◆ **STUDY TEXT**
++++++++++
In [None]:
!git clone https://github.com/icomse/8th_workshop_MachineLearning.git
import os
os.chdir('8th_workshop_MachineLearning/data')

In [None]:
import numpy as np
import pandas as pd
import seaborn as sns

## Data Cleaning

In [None]:
cld=pd.read_csv('../data/HCEPDB_100K_cleaned.csv') # change where it is

In [None]:
sns.displot(cld['pce'],kde=True)

Hmm.  Looks like those PCE entries at zero are probably errors.

In [None]:
sns.displot(cld['jsc'],kde=True)

In [None]:
cld = cld[cld['pce']!=0]

In [None]:
sns.displot(cld['pce'],kde=True)

Now we should be able to make more robust predictions!

### Data imputation

There's a range of different ways to impute data in both scikit learn and pandas. The cleanest data to input is when the data is arranged in some increasing array, or in some timeseries; then one can simply interpolate the missing numbers, i.e. putting in a number that is between it's neighbors.    

However, in data set, there's not a clear ordering.
++++++++++
◆ **DATA**
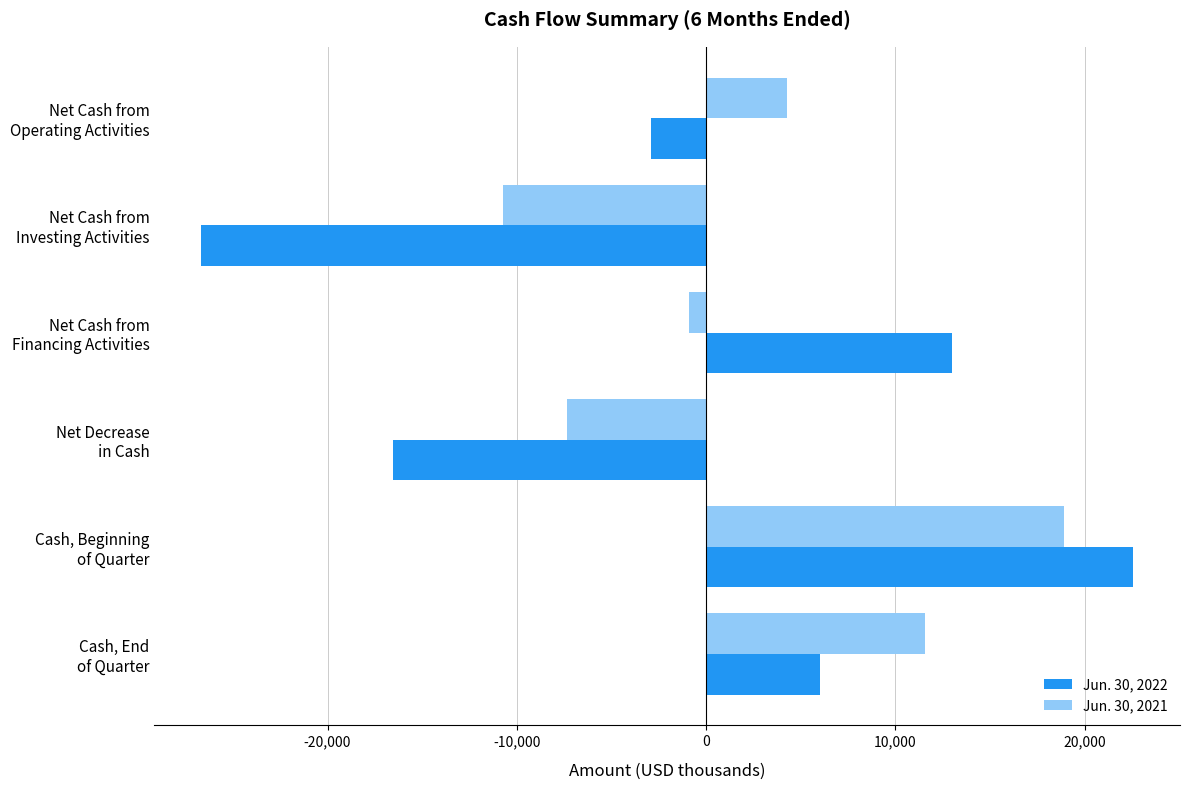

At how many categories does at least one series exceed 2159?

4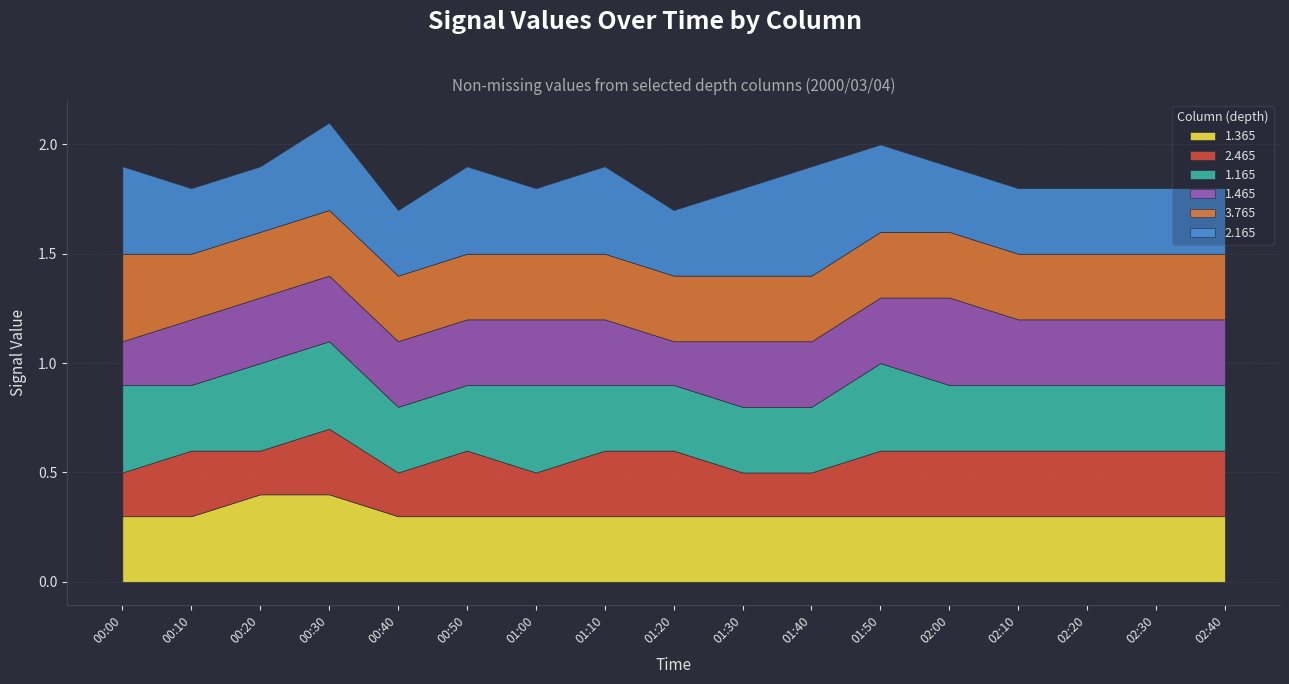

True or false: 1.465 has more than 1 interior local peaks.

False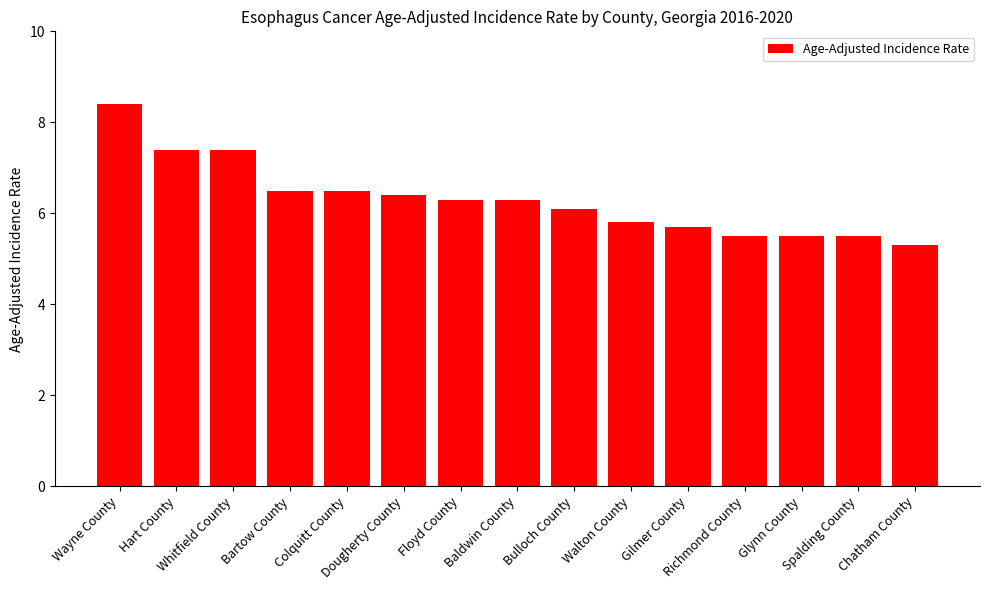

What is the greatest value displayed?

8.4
++++++++++
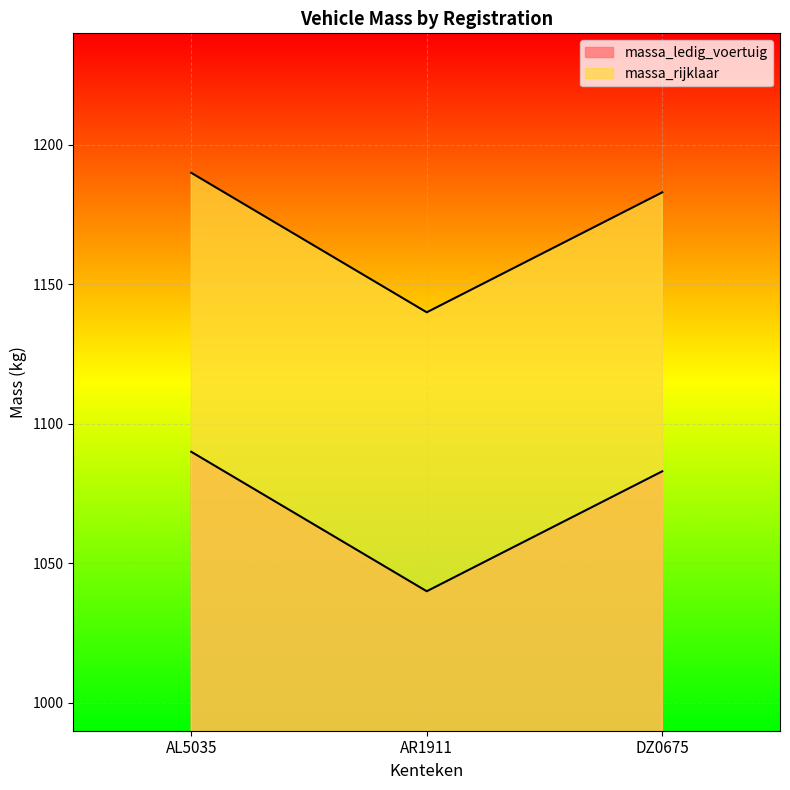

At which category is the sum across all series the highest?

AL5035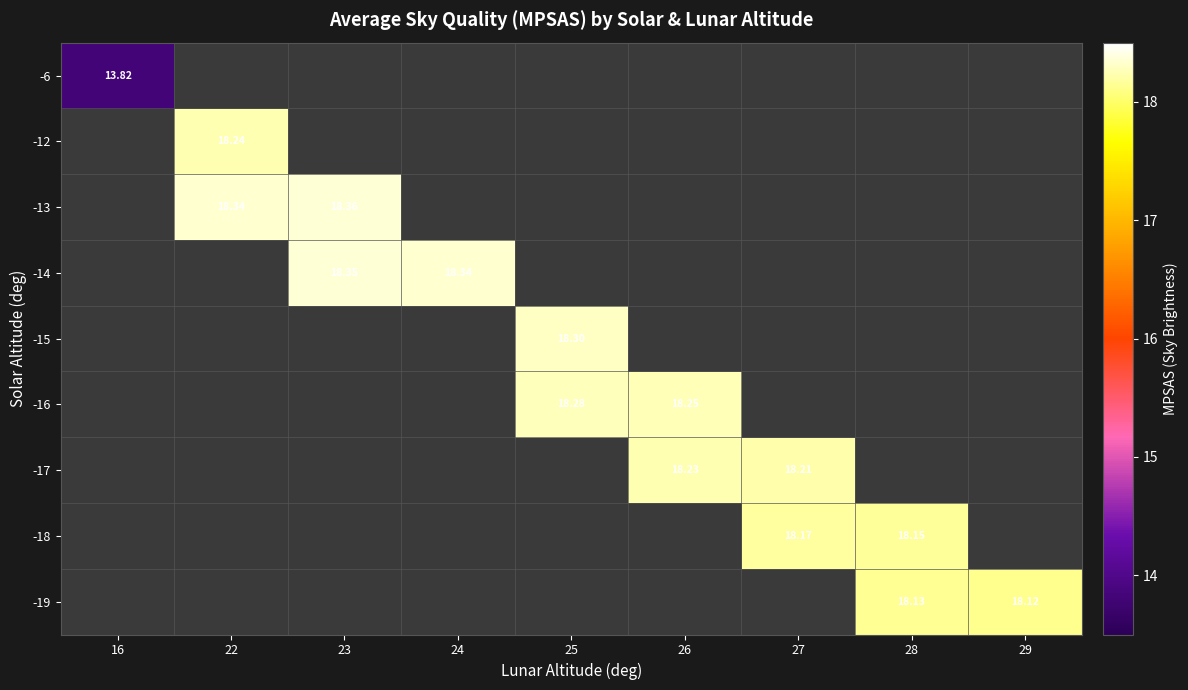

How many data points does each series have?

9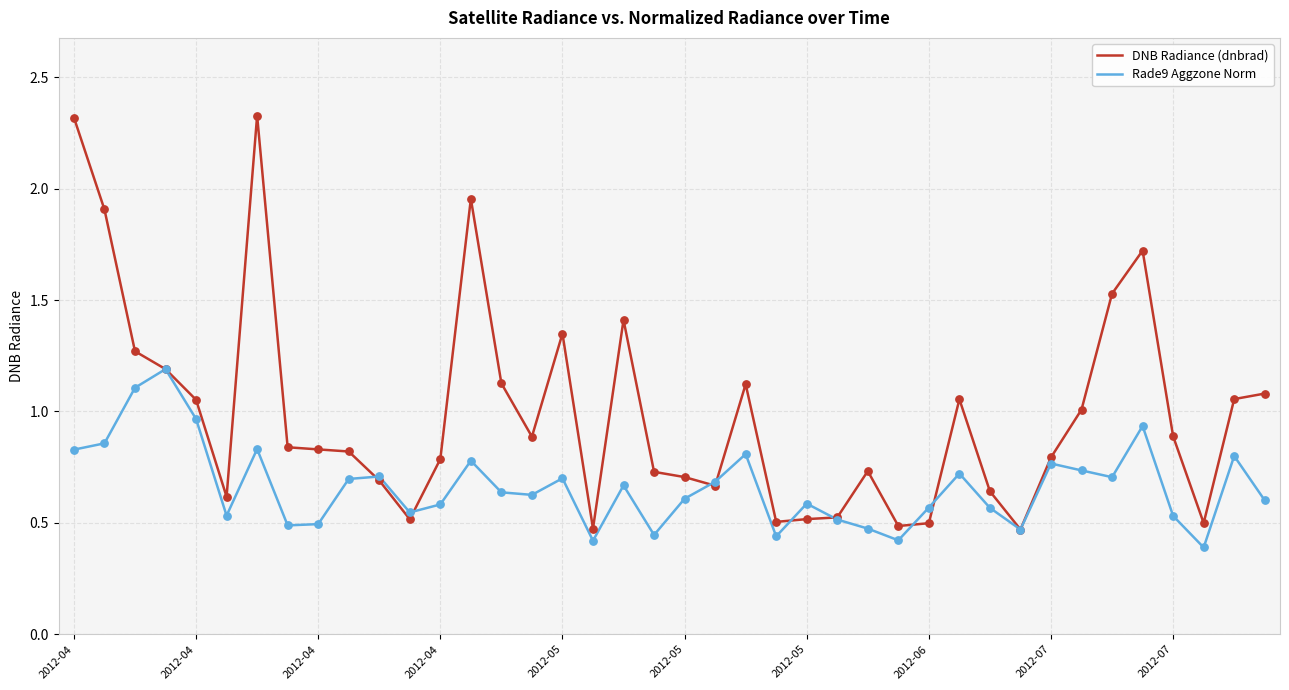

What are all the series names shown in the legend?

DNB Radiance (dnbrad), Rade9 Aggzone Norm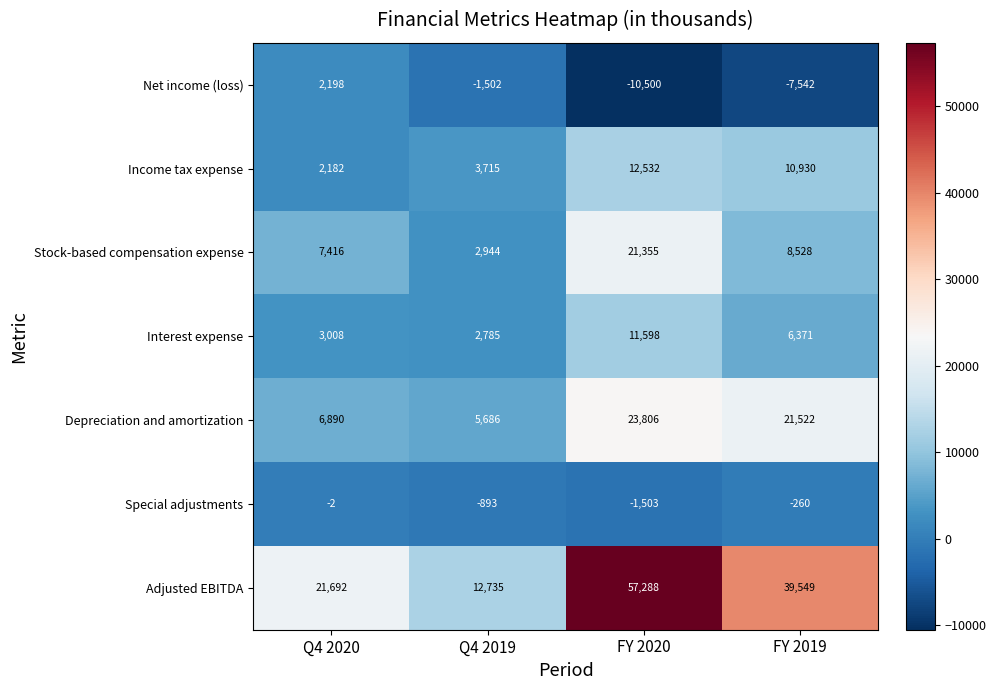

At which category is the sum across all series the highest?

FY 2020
++++++++++
◆ **YOUR OBJECTIVE**
In the data-cleaning notebook, which PCE entries are judged to be probably errors? The records have nothing to do with the data-cleaning notebook.

◆ **RESULT**
The PCE entries at zero.